[Opening Recorded data section]

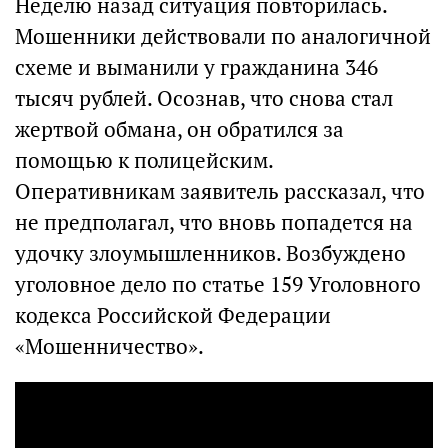
Неделю назад ситуация повторилась.
Мошенники действовали по аналогичной
схеме и выманили у гражданина 346
тысяч рублей. Осознав, что снова стал
жертвой обмана, он обратился за
помощью к полицейским.
Оперативникам заявитель рассказал, что
не предполагал, что вновь попадется на
удочку злоумышленников. Возбуждено
уголовное дело по статье 159 Уголовного
кодекса Российской Федерации
«Мошенничество».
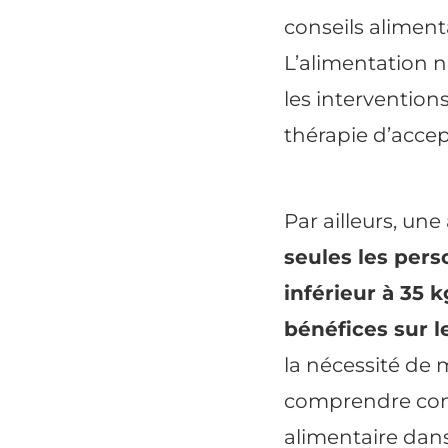
conseils alimenta
L’alimentation n
les intervention
thérapie d’accep
Par ailleurs, une
seules les per
inférieur à 35 
bénéfices sur l
la nécessité de
comprendre com
alimentaire dans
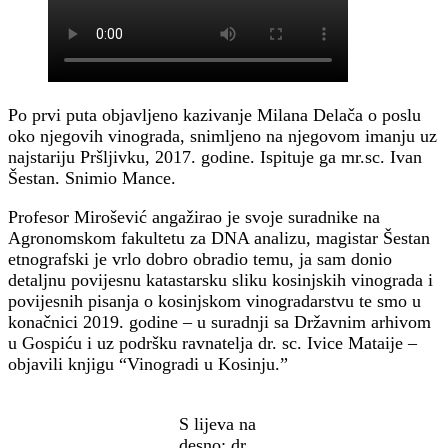
Po prvi puta objavljeno kazivanje Milana Delača o poslu
oko njegovih vinograda, snimljeno na njegovom imanju uz
najstariju Pršljivku, 2017. godine. Ispituje ga mr.sc. Ivan
Šestan. Snimio Mance.
Profesor Mirošević angažirao je svoje suradnike na
Agronomskom fakultetu za DNA analizu, magistar Šestan
etnografski je vrlo dobro obradio temu, ja sam donio
detaljnu povijesnu katastarsku sliku kosinjskih vinograda i
povijesnih pisanja o kosinjskom vinogradarstvu te smo u
konačnici 2019. godine – u suradnji sa Državnim arhivom
u Gospiću i uz podršku ravnatelja dr. sc. Ivice Mataije –
objavili knjigu “Vinogradi u Kosinju.”
S lijeva na
desno: dr.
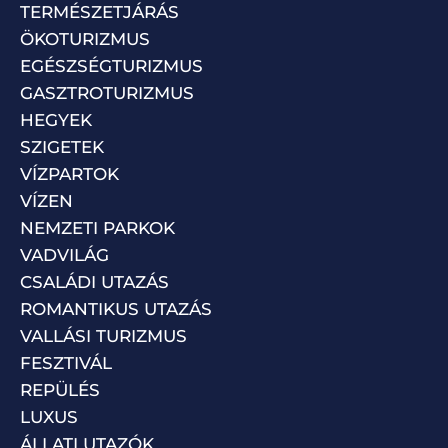
TERMÉSZETJÁRÁS
ÖKOTURIZMUS
EGÉSZSÉGTURIZMUS
GASZTROTURIZMUS
HEGYEK
SZIGETEK
VÍZPARTOK
VÍZEN
NEMZETI PARKOK
VADVILÁG
CSALÁDI UTAZÁS
ROMANTIKUS UTAZÁS
VALLÁSI TURIZMUS
FESZTIVÁL
REPÜLÉS
LUXUS
ÁLLATI UTAZÓK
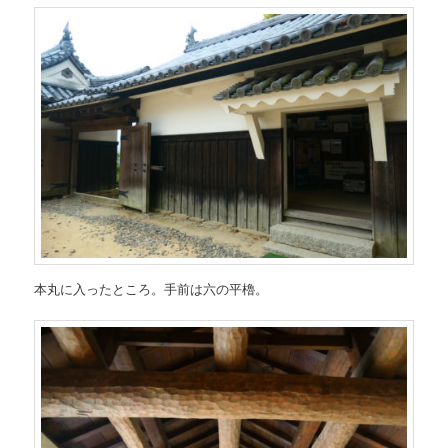
本丸に入ったところ。手前は六の平櫓。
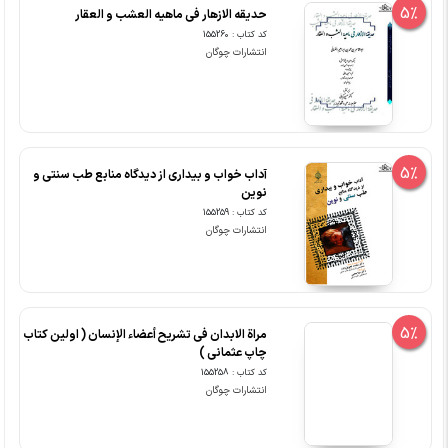
5%
حدیقه الازهار فی ماهیه العشب و العقار
کد کتاب : 155260
انتشارات چوگان
5%
آداب خواب و بیداری از دیدگاه منابع طب سنتی و
نوین
کد کتاب : 155259
انتشارات چوگان
5%
مراة الابدان فی تشریح أعضاء الإنسان ( اولین کتاب
چاپ عثمانی )
کد کتاب : 155258
انتشارات چوگان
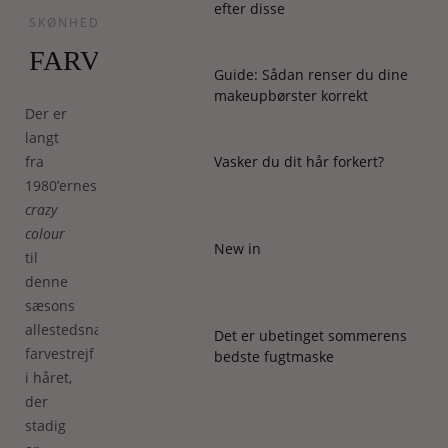
efter disse
SKØNHED
FARVESTREJF
Guide: Sådan renser du dine
makeupbørster korrekt
Der er
langt
fra
Vasker du dit hår forkert?
1980’ernes
crazy
colour
New in
til
denne
sæsons
allestedsnærværende
Det er ubetinget sommerens
farvestrejf
bedste fugtmaske
i håret,
der
stadig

[Closing Recorded data section]

Exercise description:
Go through the data and show every line where "کتاب" occurs.

Expected answer:
کد کتاب : 155260
کد کتاب : 155259
مراة الابدان فی تشریح أعضاء الإنسان ( اولین کتاب
کد کتاب : 155258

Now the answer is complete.